[Exercise aim]:
Count the lines in the records below that contain the word "series", and give only that number.

[Data extract]:

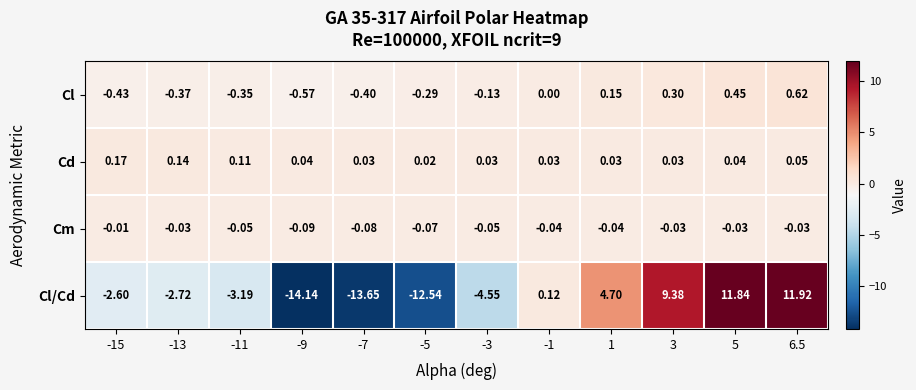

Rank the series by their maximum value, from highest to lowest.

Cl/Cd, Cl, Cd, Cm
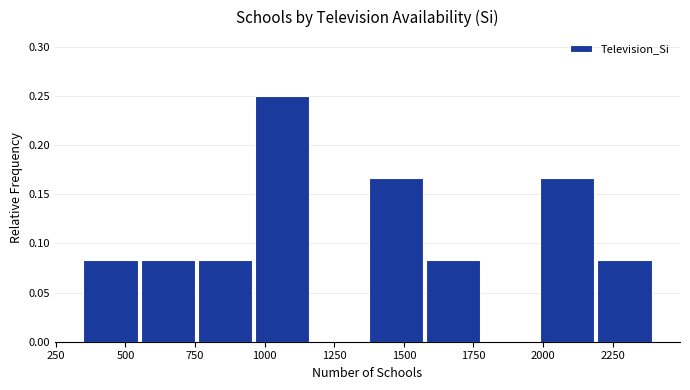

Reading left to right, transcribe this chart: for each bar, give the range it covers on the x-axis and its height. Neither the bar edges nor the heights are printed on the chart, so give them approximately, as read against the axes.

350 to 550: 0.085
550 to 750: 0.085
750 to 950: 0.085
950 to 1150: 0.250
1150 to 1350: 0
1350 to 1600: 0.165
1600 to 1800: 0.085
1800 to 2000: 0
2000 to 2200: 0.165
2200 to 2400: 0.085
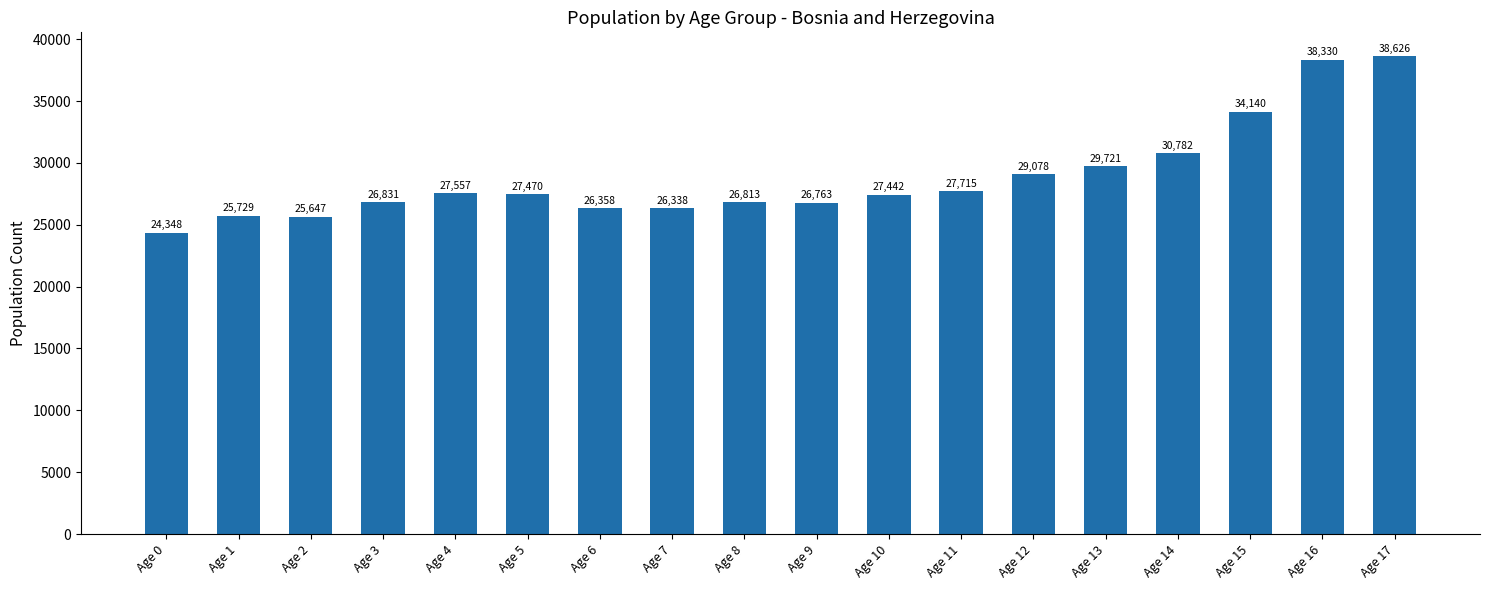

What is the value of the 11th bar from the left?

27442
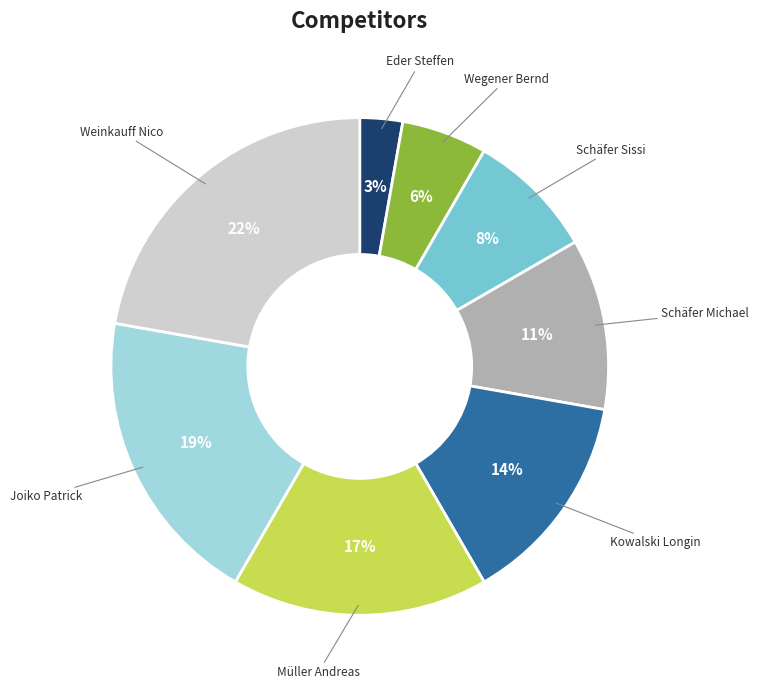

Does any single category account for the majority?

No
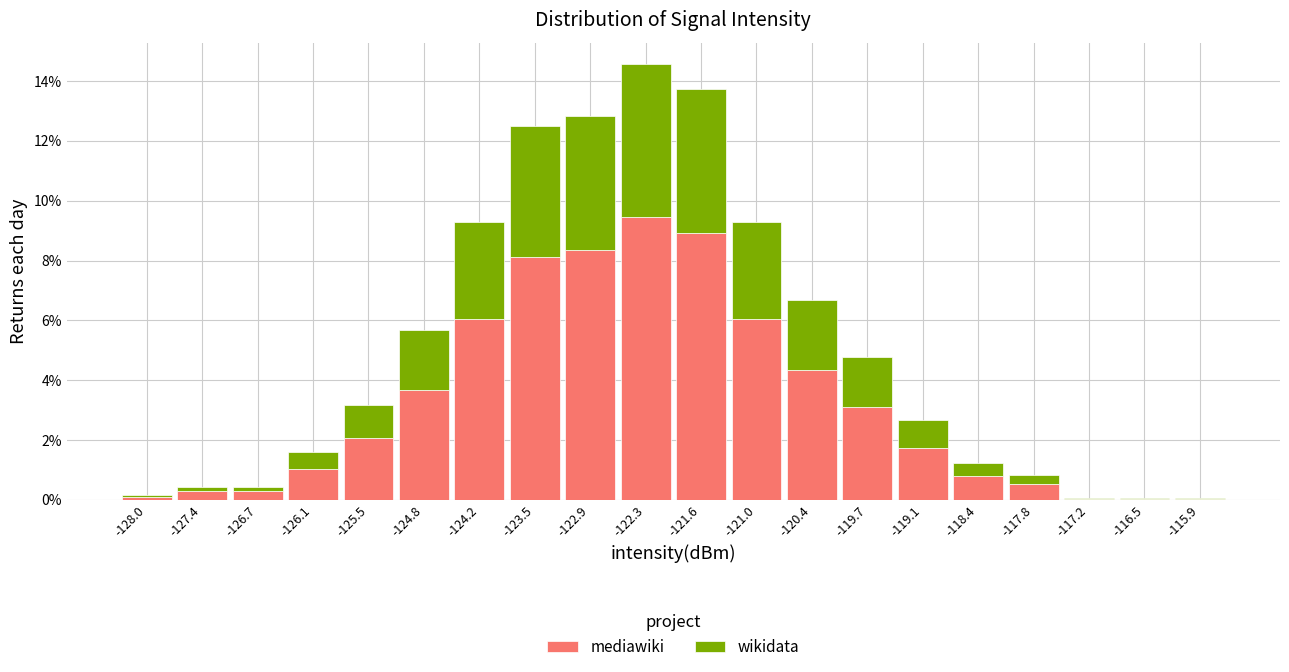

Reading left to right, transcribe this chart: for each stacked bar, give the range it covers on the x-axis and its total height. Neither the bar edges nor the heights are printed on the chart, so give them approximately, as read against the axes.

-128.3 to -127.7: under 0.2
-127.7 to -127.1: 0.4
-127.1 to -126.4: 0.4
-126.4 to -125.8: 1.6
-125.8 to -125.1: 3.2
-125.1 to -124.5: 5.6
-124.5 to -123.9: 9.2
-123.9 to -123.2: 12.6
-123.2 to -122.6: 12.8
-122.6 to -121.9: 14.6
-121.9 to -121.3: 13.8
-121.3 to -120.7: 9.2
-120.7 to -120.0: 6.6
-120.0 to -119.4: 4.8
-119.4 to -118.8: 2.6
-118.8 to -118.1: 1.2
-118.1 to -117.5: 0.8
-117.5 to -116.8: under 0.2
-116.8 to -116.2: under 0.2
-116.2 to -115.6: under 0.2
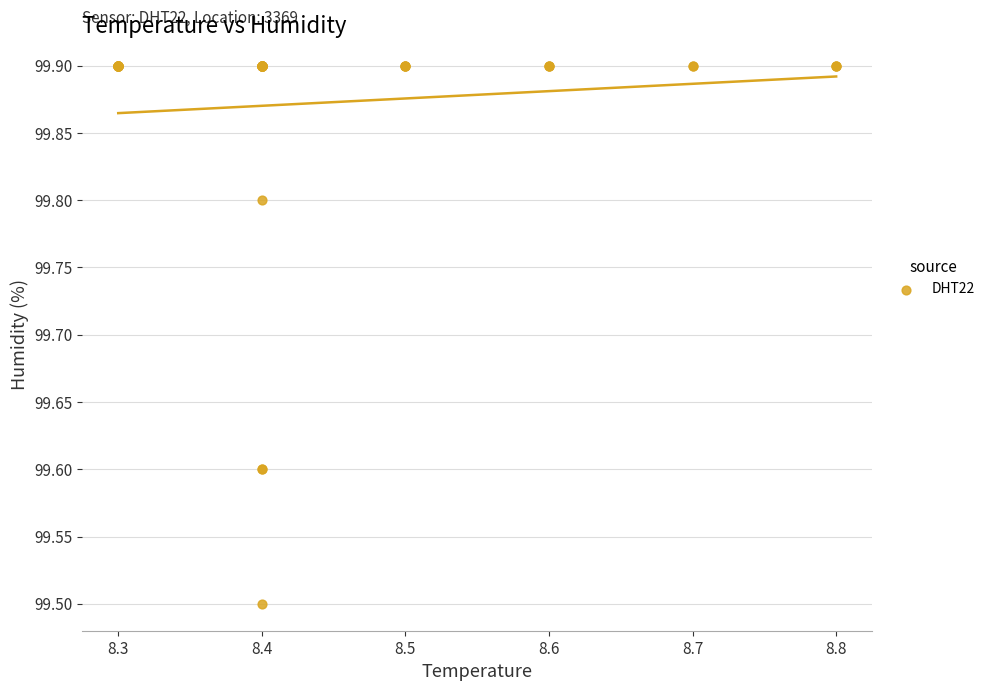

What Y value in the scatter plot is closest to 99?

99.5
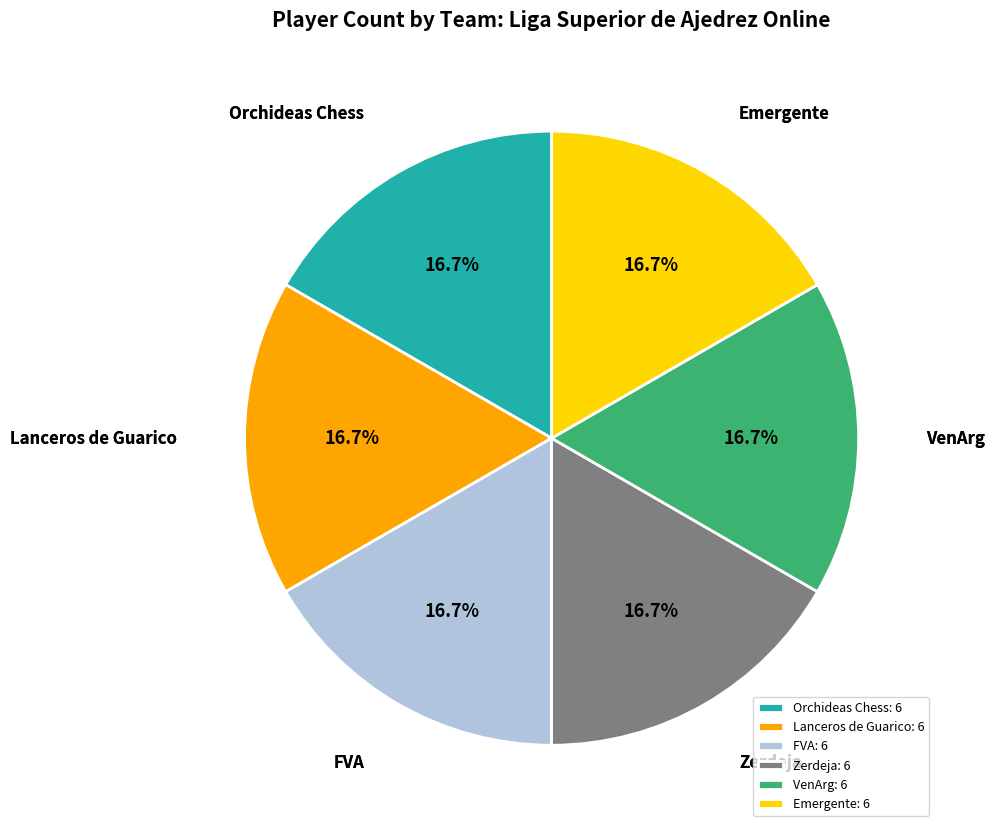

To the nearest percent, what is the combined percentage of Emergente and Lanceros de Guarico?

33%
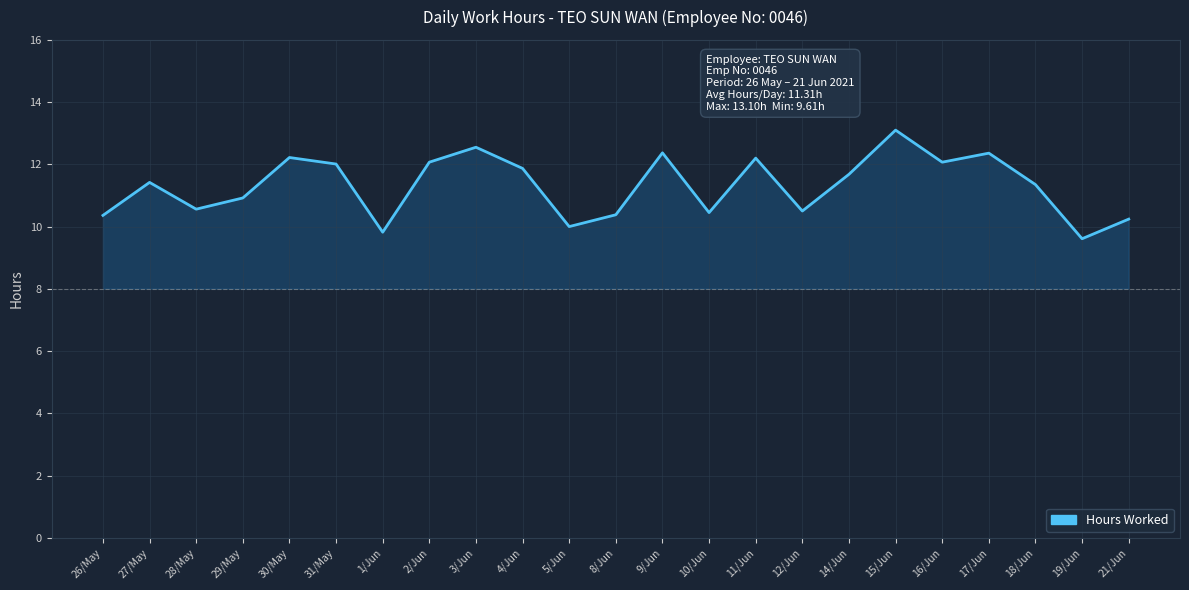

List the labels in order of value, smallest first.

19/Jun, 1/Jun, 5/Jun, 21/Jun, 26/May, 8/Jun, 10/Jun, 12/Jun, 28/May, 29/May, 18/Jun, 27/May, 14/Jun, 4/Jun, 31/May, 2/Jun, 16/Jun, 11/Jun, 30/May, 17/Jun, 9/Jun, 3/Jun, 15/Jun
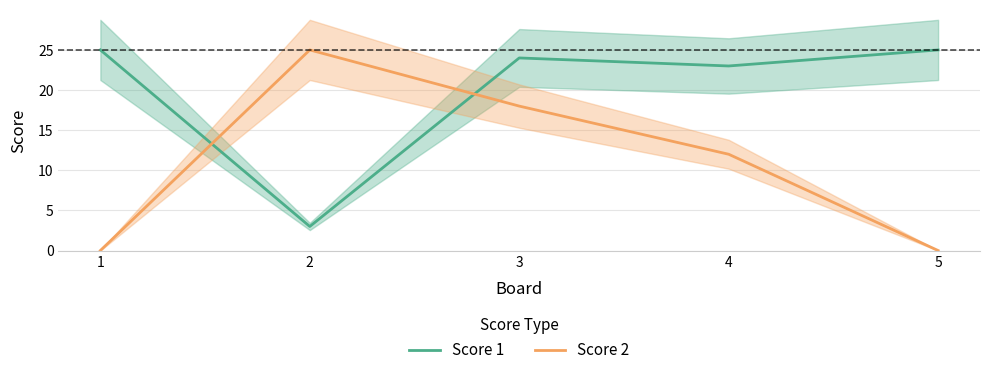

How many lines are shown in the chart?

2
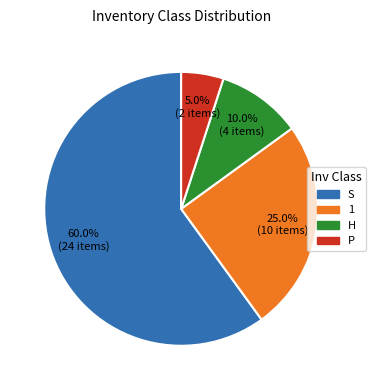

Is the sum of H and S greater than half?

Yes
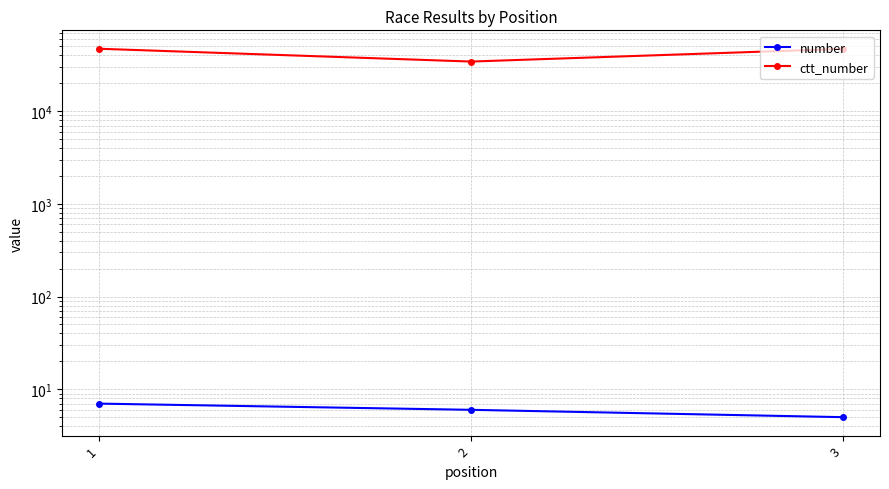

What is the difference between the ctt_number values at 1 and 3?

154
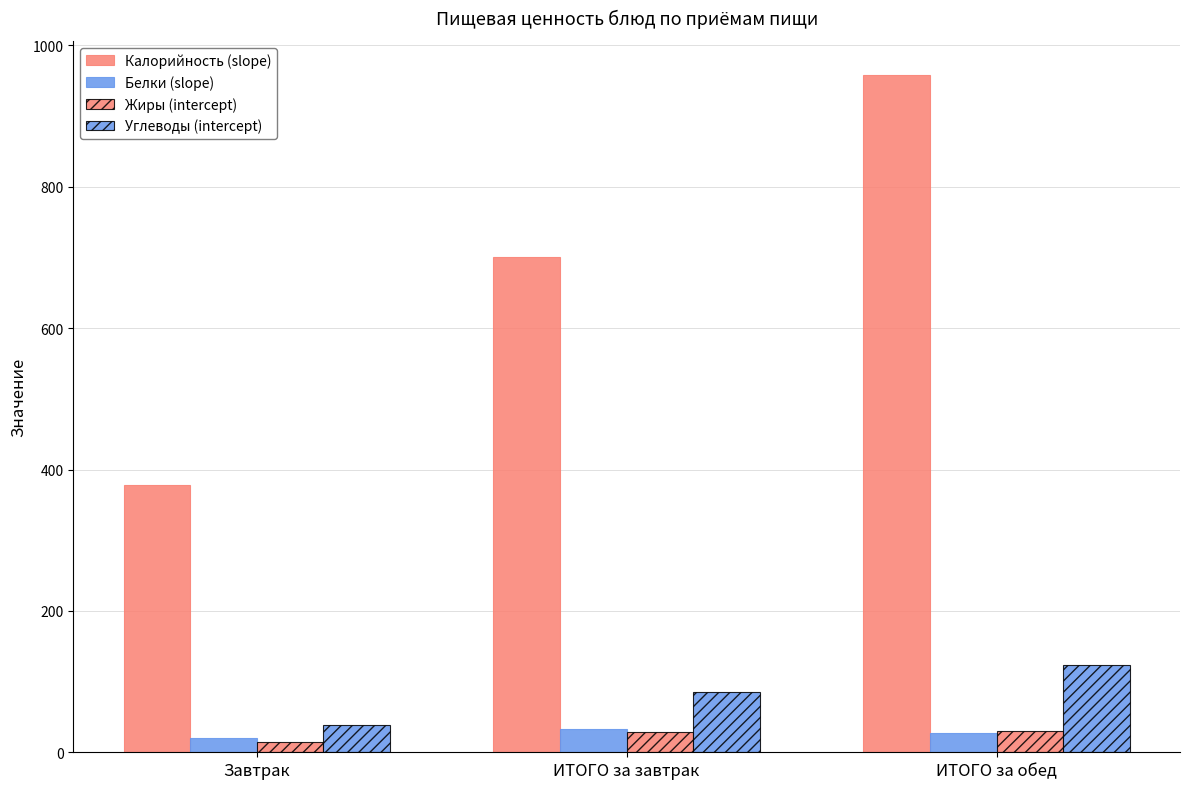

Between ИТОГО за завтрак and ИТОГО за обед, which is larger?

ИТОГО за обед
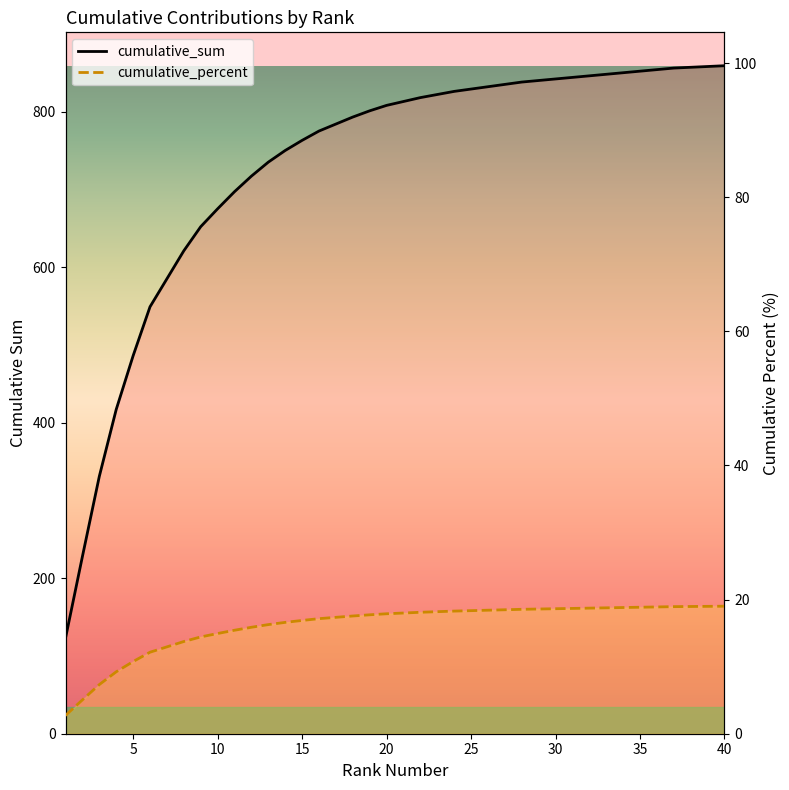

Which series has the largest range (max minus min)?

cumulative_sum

[Problem solution]:
2